In short, the CLI guides you through the following process:

  1. Select one or more source(s)
  2. Depending on the selected source(s), define transforms
  3. Configure one or more sink(s)

Non-interactive: Pipeline configuration

This is an advanced way to create a new pipeline. Instead of using the guided CLI experience (see above), you create the pipeline configuration on your own.
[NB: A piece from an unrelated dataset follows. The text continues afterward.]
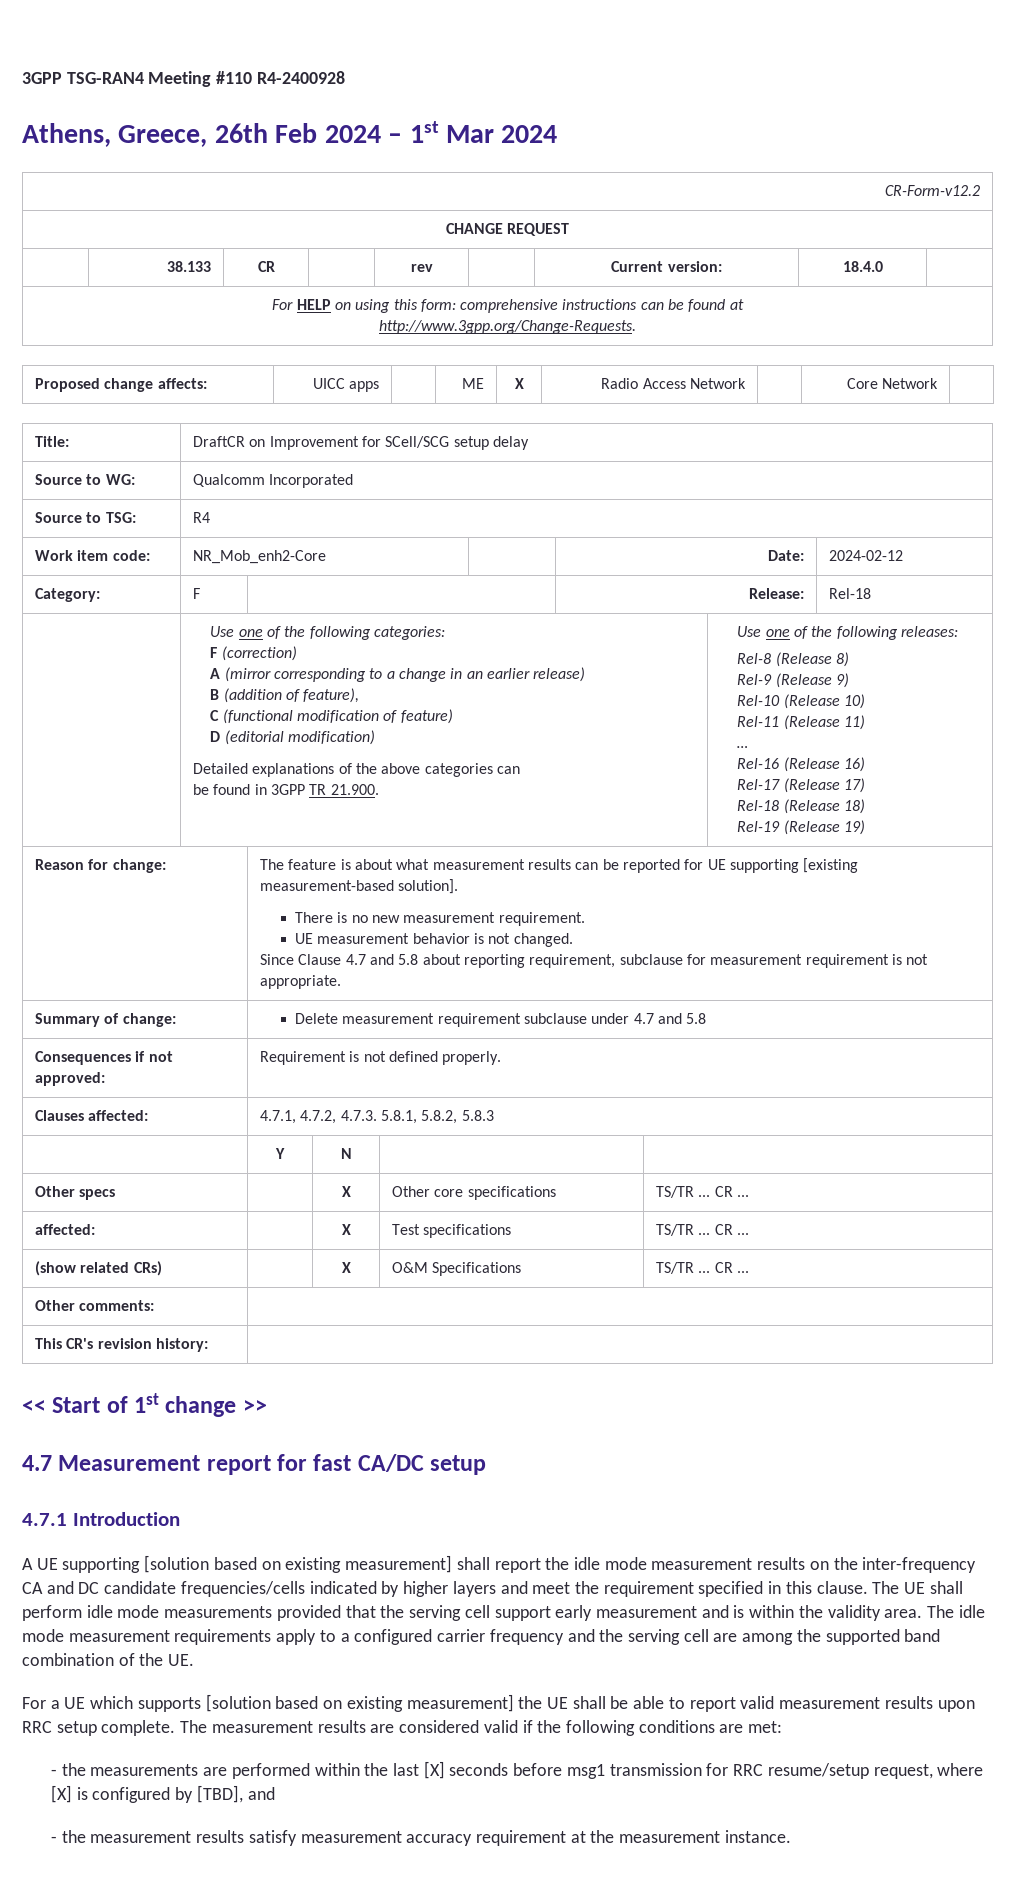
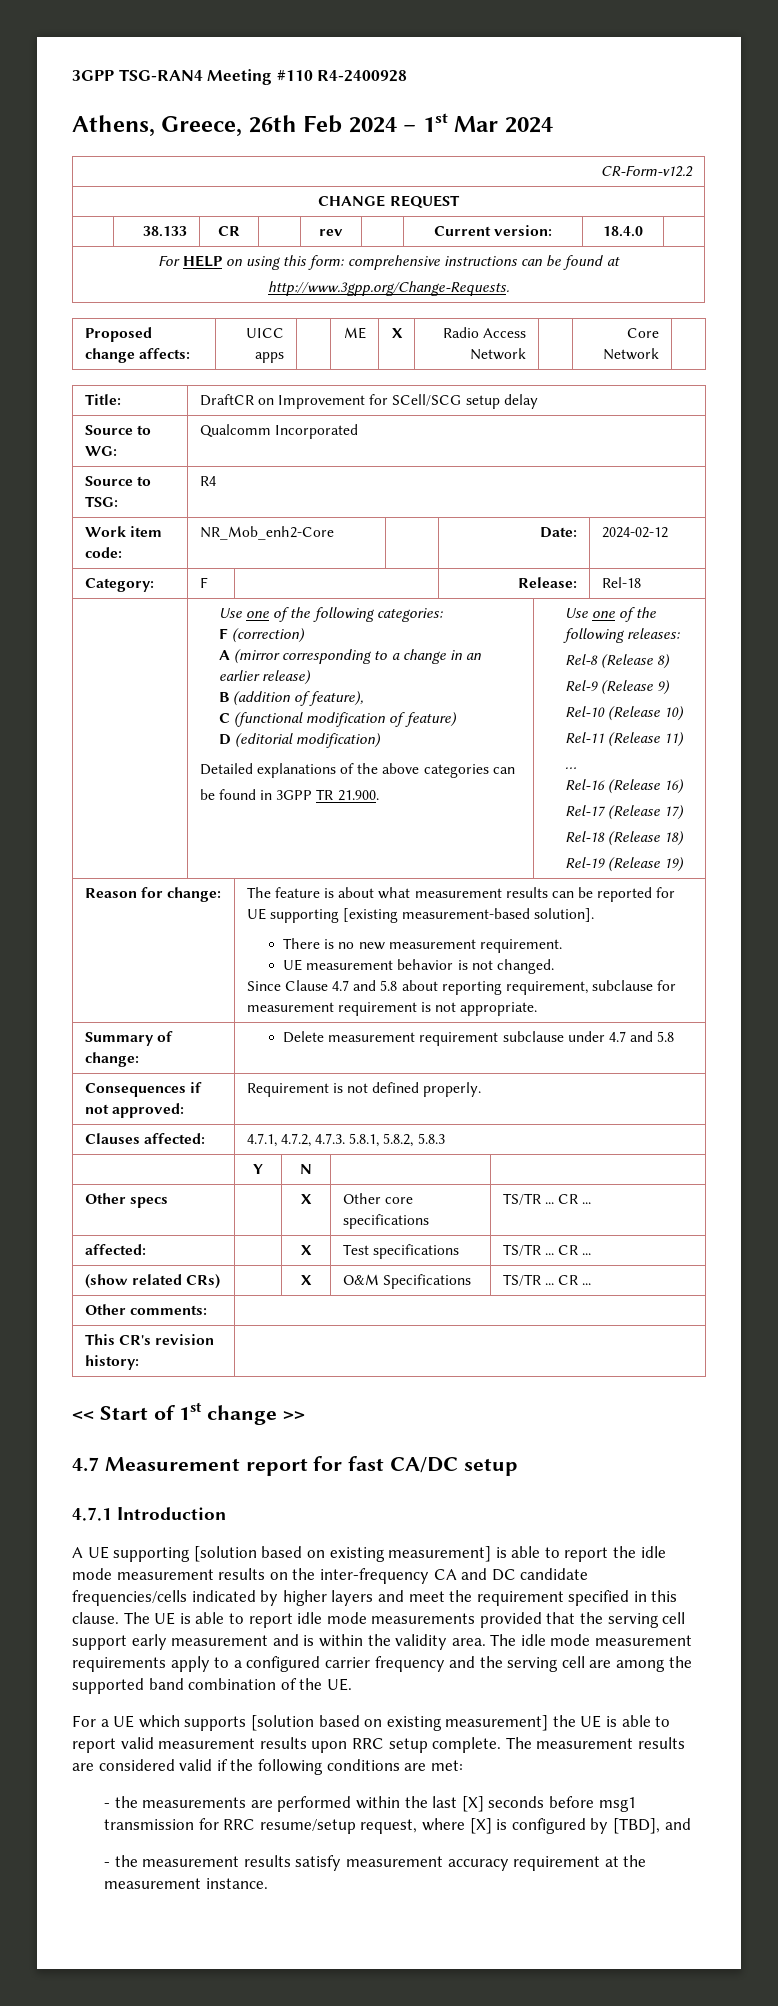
[456,1557,490,1570] shall -> [495,1546,560,1558] is able to
[929,1581,963,1594] [22,1605,82,1621] shall perform -> [179,1612,293,1628] is able to report
[572,1696,629,1709] shall be -> [606,1716,618,1727] is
Writing a configuration file

A pipeline configuration is a YAML structure with the following top-level properties:

name: <your-pipeline-name>
apiVersion: 3
sources: {}
transforms: {}
sinks: {}

Both sources and sinks are required with a minimum of one entry each. transforms is optional and an empty object ({}) can be used if no transforms are needed.

Click through here for the full reference documentation on Mirror pipeline configuration files, or to the source and sink-specific documentation. Note that to create a pipeline from definition, you need to have a database secret already configured on your Goldsky project.

As an example, see below a pipeline configuration which uses the Ethereum Decoded Logs dataset as source, uses a transform to select specific data fields and sinks that data into a Postgres database whose connection details are stored within the A_POSTGRESQL_SECRET secret:

Run goldsky pipeline apply <your-pipeline-config-file-path> in your terminal to create a pipeline.

Once your pipeline is created, run goldsky pipeline start <your_pipeline_name> to start your pipeline.

Monitor a pipeline

When you create a new pipeline, the CLI automatically starts to monitor the status and outputs it in a table format.

If you want to monitor an existing pipeline at a later time, use the goldsky pipeline monitor <your-pipeline-name> CLI command. It refreshes every ten seconds and gives you insights into how your pipeline performs.